In uno Stato democratico, ove massima tutela viene riconosciuta ai diritti del cittadino ed i limiti alla libertà costituzionali sono oggetto di precise garanzie, i compiti degli Organi preposti alle funzioni di polizia devono essere svolti mantenendo, sempre, il “giusto equilibrio” tra l’esplicazione di un «atto autoritativo» qual è normalmente l’atto posto in essere dal Pubblico Ufficiale, ed il rispetto dei diritti della persona che ne subisce gli effetti.
L’identificazione di una persona rappresenta, ad esempio, più che un invito a declinare le proprie generalità personali e quant’altro possa valere ad identificarla compiutamente, un ordine dell’Autorità che, nel quadro dei principi anzidetti, va considerato un potere da esercitare, non solo con la puntuale osservanza delle norme che la regolano, ma anche con atteggiamenti e comportamenti improntati alla buona educazione, al rispetto della persona ed alla salvaguardia dell’immagine dell’Amministrazione di appartenenza.
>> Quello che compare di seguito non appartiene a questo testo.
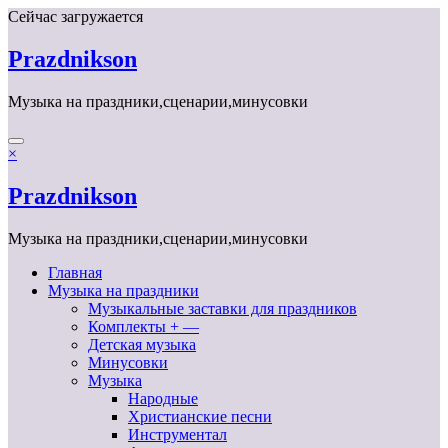
Перейти
Сейчас загружается
к
содержимому
Prazdnikson
Музыка на праздники,сценарии,минусовки
×
Prazdnikson
Музыка на праздники,сценарии,минусовки
Главная
Музыка на праздники
Музыкальные заставки для праздников
Комплекты + —
Детская музыка
Минусовки
Музыка
Народные
Христианские песни
Инструментал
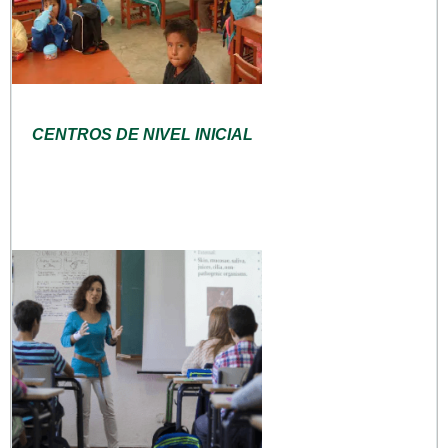
CENTROS DE NIVEL INICIAL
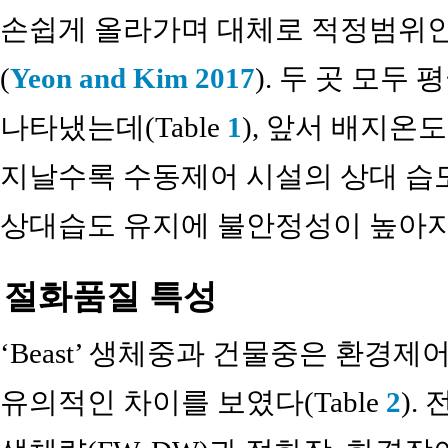
손쉽게 올라가며 대체로 적정범위인
(
Yeon and Kim 2017
). 두 곳 모두
나타냈는데(Table
1
), 앞서 배지
지날수록 수동제어 시설의 상대 습
상대습도 유지에 불안정성이 높아지는
절화품질 특성
‘Beast’ 생체중과 건물중은 환경
유의적인 차이를 보였다(Table
2
).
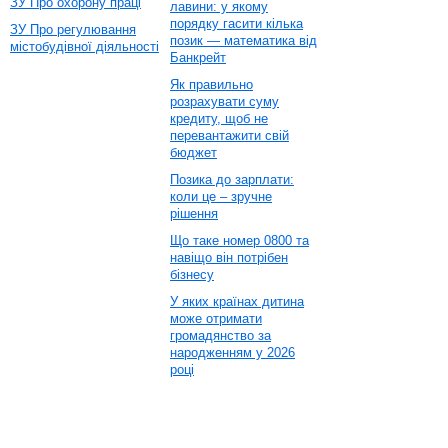
ЗУ Про охорону праці
лавини: у якому
порядку гасити кілька
ЗУ Про регулювання
позик — математика від
містобудівної діяльності
Банкрейт
Як правильно
розрахувати суму
кредиту, щоб не
перевантажити свій
бюджет
Позика до зарплати:
коли це – зручне
рішення
Що таке номер 0800 та
навіщо він потрібен
бізнесу
У яких країнах дитина
може отримати
громадянство за
народженням у 2026
році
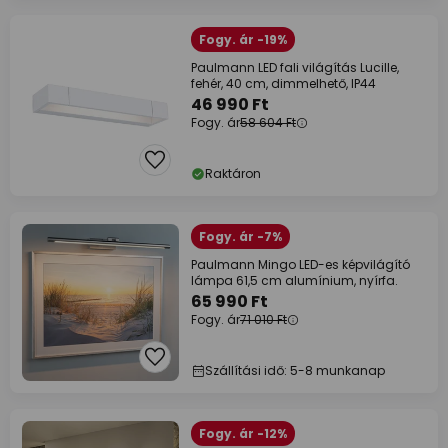
Fogy. ár -19%
Paulmann LED fali világítás Lucille,
fehér, 40 cm, dimmelhető, IP44
46 990 Ft
Fogy. ár
58 604 Ft
Raktáron
Fogy. ár -7%
Paulmann Mingo LED-es képvilágító
lámpa 61,5 cm alumínium, nyírfa.
65 990 Ft
Fogy. ár
71 010 Ft
Szállítási idő: 5-8 munkanap
Fogy. ár -12%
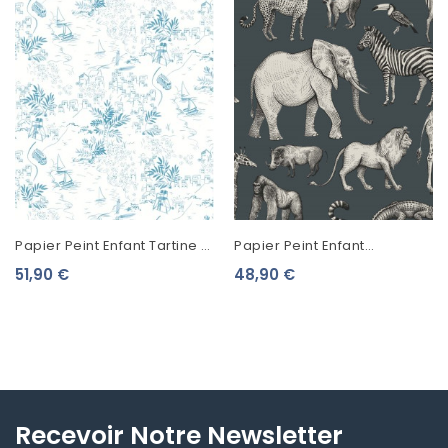
Papier Peint Enfant Tartine &
Papier Peint Enfant
Chocolat Paysage Littoral
Collection Forest Friends
51,90 €
48,90 €
Bleu 36230301
Animaux De La Jungle Bleu
Gris...
Recevoir Notre Newsletter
Alla necessaria fermezza nell’intervento deve, pertanto, coniugarsi la cortesia nei modi e nel linguaggio, qualunque sia o appaia il soggetto destinatario del controllo d’identità; in tal modo, non solo si rappresenta la funzione esercitata con adeguato livello di professionalità, ma, contestualmente, si evita una giusta rimostranza o addirittura, il tentativo di far passare per arbitrario l’atto medesimo.
Allo scopo di scongiurare possibili malintesi o incertezze, la richiesta dei documenti identificativi è opportuno che sia effettuata comunque da personale in “uniforme”.
Qualora gli operatori siano in abiti civili e sia necessario ed improrogabile procedere al controllo, devono essere attuate tutte le possibili cautele per consentire al cittadino un inequivocabile riconoscimento.